With the new methodology, which has been implemented in software packages, it is now possible to accurately score genotyping data for polyploids of any copy-number (from triploids (3x) and tetraploids (4x) to the more complex hexaploids (6x) and octoploids (8x)). Once marker data has been generated and scored, it can then be used in the genetic analysis of key agricultural traits, helping to identify markers that are located close to genes of interest for breeders. One of the key bridges between markers and traits are genetic maps (also called linkage maps), allowing a breeder to plot the location of genes rather than selecting on markers alone. Polyploid linkage maps have now been generated for potato (4x), rose (4x), chrysanthemum (6x), kiwifruit (in this case 4x) and blueberry (4x). The tetraploid rose maps have already been used for the genome sequence of rose.

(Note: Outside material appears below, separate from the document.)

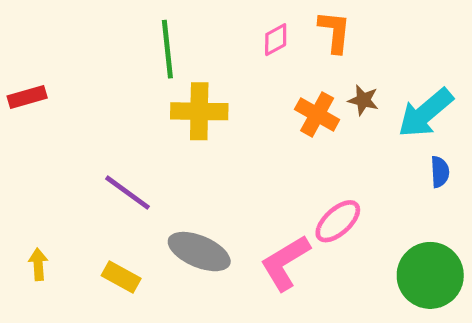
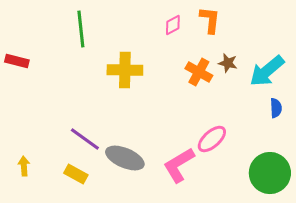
green line: (167, 49) -> (81, 29), moved
red rectangle: (27, 97) -> (17, 61), turned 30
purple line: (127, 193) -> (85, 139), moved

The prize is for Peter Bourke's research on this highly complex topic, which includes two software packages, one for linkage mapping and one for QTL mapping in polyploid cross populations. He has given lectures about linkage mapping and polyploid genetics at the Hogeschool Arnhem Nijmegen and for an MSc Plant Breeding course in LaSalle, Beauvais, France, and given oral presentations at the Plant & Animal Genome Conference in San Diego in 2016 and 2019. During his thesis research he has collaborated with international groups including BioSS, Scotland; INRA, France, and Crop and Food Research, New Zealand.

The Hugo de Vries Award is a yearly price of 5000 euro for the best botany related Ph.D. thesis defended in that year at a Dutch university. The award is a shared initiative of both the Royal Botanical Society and the Hugo de Vries Foundation.